Overworked NHS staff are being driven to suicide, with one life lost every three days.
A shocking 144 took their own lives in 2021 – the most recent records available. That is up nearly 40% from 105 in 2011.
The most recent year’s toll included 62 nurses, two midwives, six paramedics and 10 doctors.
The figures, published by the Office for National Statistics, come as ministers are urged to rethink a move to scrap mental health support funding for NHS workers.
Among those who took their own lives last year was junior doctor Vaish Kumar, 35, who left a note blaming Birmingham’s Queen Elizabeth Hospital, where she worked.
GP and mum of two Gail Milligan, 47, a partner at Camberley Health Centre in Surrey, was also found dead in woodland in July, with her family blaming “the unbearable pressure of her job”.
One A&E doctor said the “toxic environment” of work almost drove her to suicide. Amy Attwater, 36, from Leamington Spa, Warks, said: “I’d get back home and just cry for an hour. I would calculate what drugs and what doses I could take to kill myself.”
The mum, a member of Doctors’ Association UK, went part-time, taking on roles in teaching and as an NHS 111 doctor – but says A&Es are worse now than at the peak of the Covid pandemic.

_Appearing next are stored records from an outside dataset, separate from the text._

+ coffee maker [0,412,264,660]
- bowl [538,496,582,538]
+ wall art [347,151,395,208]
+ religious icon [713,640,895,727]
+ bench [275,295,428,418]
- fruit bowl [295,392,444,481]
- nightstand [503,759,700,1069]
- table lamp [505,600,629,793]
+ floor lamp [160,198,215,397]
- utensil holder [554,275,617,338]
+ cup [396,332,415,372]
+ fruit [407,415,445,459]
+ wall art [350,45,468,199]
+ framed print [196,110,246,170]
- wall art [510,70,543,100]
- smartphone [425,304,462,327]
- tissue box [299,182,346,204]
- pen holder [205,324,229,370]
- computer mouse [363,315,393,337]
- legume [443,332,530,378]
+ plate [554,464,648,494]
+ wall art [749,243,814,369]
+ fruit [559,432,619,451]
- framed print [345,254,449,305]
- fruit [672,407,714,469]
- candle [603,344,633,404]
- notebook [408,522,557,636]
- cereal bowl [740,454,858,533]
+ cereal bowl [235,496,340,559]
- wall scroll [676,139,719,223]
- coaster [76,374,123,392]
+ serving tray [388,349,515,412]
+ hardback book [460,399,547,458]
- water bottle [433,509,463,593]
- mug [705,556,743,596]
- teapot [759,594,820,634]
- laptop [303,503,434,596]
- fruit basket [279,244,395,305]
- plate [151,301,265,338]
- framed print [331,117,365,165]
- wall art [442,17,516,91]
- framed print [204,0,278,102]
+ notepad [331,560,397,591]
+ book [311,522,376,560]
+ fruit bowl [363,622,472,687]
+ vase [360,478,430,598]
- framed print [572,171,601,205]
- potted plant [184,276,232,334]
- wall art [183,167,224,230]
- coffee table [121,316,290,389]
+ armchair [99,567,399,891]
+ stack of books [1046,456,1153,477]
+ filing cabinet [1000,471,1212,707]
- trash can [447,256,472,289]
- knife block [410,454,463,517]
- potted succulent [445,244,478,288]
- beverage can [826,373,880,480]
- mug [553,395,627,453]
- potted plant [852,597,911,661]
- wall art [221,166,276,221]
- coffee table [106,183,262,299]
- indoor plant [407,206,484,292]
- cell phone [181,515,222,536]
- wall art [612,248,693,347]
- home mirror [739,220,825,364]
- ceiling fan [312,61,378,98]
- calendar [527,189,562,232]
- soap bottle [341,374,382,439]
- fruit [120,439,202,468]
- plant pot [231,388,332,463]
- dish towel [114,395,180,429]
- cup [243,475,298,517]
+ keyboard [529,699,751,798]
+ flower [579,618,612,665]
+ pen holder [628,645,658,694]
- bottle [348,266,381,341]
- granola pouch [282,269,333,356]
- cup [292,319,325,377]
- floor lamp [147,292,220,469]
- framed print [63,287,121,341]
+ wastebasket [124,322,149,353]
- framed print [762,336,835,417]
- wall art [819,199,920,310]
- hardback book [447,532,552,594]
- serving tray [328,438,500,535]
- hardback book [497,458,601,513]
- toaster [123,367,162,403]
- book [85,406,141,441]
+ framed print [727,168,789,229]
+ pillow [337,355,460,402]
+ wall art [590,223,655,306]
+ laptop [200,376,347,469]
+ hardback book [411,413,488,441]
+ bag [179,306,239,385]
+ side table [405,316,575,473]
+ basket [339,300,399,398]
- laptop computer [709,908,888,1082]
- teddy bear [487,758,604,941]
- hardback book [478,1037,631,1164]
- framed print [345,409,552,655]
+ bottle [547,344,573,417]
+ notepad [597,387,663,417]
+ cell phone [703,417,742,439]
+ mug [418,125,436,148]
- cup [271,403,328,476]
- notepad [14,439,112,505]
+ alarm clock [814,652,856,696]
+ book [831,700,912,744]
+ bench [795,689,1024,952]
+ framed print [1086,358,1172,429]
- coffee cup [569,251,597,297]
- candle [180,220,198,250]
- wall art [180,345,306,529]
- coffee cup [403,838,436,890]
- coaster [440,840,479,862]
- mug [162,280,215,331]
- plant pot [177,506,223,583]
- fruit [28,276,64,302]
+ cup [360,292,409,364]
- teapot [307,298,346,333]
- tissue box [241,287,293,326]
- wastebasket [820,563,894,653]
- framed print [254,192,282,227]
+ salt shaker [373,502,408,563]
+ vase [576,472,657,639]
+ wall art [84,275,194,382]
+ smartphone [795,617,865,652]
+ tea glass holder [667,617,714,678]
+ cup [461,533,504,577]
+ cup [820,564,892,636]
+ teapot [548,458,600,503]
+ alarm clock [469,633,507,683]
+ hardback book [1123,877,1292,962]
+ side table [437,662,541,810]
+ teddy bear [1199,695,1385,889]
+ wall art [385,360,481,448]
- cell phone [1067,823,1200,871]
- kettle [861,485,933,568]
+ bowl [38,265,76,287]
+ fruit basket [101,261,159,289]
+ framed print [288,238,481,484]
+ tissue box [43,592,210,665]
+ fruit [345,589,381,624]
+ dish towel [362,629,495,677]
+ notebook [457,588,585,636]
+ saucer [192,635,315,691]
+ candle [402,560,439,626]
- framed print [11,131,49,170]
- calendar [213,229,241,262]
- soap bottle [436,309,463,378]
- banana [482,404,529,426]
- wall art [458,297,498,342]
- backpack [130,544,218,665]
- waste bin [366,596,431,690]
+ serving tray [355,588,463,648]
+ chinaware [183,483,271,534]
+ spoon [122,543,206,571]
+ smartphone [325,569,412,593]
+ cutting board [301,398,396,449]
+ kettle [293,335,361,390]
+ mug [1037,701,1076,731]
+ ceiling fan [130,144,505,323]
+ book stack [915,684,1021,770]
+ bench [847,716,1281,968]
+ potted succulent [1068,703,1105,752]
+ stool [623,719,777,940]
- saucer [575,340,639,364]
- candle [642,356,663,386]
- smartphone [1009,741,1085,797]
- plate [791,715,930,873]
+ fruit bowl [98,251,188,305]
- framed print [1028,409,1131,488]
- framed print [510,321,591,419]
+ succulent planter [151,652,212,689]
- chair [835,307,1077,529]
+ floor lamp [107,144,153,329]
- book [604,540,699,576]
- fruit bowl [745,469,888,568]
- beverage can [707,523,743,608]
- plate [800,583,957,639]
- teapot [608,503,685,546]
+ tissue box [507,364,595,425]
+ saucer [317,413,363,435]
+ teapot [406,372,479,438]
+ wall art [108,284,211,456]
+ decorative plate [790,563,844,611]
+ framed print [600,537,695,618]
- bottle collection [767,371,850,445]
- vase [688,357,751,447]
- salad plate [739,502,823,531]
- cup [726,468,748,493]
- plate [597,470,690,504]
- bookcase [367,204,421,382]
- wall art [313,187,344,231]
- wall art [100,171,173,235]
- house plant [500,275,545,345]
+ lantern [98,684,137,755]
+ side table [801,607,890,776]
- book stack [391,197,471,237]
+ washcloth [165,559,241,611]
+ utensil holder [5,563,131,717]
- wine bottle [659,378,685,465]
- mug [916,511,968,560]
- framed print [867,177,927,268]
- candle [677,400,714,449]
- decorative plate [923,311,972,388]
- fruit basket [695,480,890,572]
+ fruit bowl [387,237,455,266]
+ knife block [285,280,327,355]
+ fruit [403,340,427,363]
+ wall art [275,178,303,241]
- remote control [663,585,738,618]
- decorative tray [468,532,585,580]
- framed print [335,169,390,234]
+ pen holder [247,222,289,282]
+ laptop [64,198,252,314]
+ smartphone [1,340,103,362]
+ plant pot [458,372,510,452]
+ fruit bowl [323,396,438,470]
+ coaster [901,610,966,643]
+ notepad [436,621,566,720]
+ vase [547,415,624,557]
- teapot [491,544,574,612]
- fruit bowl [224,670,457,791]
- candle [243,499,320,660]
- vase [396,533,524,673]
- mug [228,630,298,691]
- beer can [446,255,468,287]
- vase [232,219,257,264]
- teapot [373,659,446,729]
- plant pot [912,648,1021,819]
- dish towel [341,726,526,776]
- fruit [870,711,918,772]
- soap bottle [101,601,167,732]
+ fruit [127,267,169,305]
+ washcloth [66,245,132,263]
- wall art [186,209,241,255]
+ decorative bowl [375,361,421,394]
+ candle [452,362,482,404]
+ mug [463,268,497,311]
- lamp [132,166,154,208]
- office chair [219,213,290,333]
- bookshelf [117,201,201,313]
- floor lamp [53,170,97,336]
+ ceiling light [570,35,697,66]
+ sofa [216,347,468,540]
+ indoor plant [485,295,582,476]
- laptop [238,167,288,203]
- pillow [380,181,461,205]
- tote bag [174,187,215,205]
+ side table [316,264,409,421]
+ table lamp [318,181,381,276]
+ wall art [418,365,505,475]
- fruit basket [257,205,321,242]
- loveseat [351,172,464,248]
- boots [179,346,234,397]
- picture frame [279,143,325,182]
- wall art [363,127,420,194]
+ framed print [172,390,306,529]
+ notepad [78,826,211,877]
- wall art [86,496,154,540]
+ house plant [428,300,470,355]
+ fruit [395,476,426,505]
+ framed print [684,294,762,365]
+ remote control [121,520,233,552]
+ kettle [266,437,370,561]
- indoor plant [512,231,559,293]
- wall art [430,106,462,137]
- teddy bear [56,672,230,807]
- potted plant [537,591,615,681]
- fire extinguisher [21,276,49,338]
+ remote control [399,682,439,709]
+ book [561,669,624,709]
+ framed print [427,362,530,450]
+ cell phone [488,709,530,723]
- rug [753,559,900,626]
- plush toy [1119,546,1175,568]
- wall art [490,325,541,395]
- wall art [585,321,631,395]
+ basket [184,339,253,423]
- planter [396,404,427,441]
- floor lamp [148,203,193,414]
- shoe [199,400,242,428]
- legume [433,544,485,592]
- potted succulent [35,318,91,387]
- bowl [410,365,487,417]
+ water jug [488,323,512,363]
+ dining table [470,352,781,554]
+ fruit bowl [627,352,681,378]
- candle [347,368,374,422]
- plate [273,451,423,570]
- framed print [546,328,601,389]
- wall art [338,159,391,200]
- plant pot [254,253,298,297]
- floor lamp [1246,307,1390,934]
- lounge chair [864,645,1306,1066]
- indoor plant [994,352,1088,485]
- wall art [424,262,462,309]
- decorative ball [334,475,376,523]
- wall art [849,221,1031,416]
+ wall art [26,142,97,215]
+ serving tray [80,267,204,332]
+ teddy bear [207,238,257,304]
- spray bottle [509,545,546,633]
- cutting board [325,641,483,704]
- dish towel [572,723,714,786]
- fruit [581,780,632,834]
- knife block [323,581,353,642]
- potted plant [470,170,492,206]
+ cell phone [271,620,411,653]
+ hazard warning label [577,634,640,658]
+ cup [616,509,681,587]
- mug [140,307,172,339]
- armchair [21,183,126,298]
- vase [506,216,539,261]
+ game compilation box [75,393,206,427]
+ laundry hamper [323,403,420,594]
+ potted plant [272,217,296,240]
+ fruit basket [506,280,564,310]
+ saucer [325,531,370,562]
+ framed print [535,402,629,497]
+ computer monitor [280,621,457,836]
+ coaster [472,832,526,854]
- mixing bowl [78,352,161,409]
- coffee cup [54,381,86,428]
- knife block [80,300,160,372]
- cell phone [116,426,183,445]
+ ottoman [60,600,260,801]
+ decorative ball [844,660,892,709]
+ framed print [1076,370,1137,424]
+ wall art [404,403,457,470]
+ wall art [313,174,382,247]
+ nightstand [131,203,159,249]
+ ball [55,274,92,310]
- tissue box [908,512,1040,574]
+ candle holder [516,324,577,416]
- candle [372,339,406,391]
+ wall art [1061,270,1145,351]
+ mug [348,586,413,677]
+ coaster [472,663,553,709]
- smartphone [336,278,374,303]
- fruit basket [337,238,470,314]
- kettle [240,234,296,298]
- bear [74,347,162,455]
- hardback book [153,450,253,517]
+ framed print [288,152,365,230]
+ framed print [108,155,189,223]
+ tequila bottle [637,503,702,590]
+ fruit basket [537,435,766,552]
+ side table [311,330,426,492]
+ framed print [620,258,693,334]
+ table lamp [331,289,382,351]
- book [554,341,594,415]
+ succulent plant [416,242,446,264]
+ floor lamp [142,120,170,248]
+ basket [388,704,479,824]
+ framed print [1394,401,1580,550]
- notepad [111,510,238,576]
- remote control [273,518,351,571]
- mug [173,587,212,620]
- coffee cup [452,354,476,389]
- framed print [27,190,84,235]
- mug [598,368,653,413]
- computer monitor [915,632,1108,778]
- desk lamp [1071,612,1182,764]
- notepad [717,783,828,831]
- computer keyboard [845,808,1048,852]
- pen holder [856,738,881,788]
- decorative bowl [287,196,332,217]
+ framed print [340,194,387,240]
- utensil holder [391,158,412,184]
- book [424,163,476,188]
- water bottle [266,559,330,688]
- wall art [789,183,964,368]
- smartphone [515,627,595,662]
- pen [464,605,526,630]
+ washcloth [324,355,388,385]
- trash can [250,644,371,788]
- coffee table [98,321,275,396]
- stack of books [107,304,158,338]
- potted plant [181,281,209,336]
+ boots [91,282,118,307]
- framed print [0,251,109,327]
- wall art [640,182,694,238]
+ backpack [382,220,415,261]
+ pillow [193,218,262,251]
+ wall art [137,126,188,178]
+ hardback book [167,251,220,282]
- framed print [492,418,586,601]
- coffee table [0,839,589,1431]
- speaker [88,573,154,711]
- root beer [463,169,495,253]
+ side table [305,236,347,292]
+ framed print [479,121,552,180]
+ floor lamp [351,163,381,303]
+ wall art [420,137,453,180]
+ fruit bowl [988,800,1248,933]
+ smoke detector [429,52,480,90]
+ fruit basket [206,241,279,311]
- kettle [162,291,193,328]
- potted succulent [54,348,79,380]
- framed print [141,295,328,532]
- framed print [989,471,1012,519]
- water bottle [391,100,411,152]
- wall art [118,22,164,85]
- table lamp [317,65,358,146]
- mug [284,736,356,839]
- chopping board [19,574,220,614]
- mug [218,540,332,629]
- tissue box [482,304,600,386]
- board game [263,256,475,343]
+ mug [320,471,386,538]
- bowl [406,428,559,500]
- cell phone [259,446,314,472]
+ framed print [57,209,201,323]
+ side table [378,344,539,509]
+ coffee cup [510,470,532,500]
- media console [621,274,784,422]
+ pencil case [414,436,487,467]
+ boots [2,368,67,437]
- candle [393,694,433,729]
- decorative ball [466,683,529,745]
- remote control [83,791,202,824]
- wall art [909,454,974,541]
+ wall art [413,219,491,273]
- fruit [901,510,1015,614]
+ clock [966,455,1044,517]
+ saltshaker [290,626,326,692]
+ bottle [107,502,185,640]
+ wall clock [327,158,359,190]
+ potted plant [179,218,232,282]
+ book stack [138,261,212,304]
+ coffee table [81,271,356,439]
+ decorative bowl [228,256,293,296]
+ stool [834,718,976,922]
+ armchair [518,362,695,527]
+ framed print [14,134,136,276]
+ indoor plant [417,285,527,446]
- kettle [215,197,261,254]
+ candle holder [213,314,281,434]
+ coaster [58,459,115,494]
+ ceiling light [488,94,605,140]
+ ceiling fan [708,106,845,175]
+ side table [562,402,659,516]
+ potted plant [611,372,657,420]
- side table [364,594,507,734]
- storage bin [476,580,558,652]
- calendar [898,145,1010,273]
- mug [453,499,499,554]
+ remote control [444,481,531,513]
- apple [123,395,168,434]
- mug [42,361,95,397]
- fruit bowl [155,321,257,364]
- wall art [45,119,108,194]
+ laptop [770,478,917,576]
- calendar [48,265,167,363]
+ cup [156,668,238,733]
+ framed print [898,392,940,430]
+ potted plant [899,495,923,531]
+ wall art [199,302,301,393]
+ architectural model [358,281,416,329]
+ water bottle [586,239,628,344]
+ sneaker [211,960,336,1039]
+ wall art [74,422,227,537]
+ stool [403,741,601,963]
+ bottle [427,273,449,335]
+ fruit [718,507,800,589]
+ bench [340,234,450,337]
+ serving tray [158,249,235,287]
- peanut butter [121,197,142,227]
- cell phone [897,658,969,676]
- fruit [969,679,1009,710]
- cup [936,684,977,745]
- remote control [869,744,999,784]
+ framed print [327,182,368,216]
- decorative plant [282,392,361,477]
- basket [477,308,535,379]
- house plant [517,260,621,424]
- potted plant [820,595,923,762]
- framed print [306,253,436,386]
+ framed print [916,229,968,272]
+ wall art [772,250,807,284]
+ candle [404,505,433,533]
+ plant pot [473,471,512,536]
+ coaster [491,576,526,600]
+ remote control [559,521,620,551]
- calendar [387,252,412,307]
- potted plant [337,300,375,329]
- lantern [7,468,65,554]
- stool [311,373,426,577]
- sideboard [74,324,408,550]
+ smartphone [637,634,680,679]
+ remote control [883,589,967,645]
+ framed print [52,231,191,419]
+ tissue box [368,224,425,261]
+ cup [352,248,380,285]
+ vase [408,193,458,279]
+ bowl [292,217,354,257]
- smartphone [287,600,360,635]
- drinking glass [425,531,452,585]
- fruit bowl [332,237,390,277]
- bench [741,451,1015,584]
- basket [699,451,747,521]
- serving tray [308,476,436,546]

She believes the overstretched system has caused unnecessary deaths. Amy added: “It’s been building up for many years. The Government knew, and did nothing.
“I feel anger, frustration and despair. We’ve kept the NHS going for so long now on goodwill. But because we are now so disheartened, the goodwill has waned.”
A survey of 600,000 NHS workers last autumn found nearly half had been made ill by stress at work and third felt burned out.
Forty Wellbeing Hubs were set up for staff during the pandemic, but funding will be pulled at the end of the month. Four have already closed and others have stopped taking referrals.
The Department of Health said: “Supporting the mental health and wellbeing of the workforce is a priority.
“This includes targeted psychological support and treatment and a national support service for those with more complex mental health needs brought about by issues such as trauma.”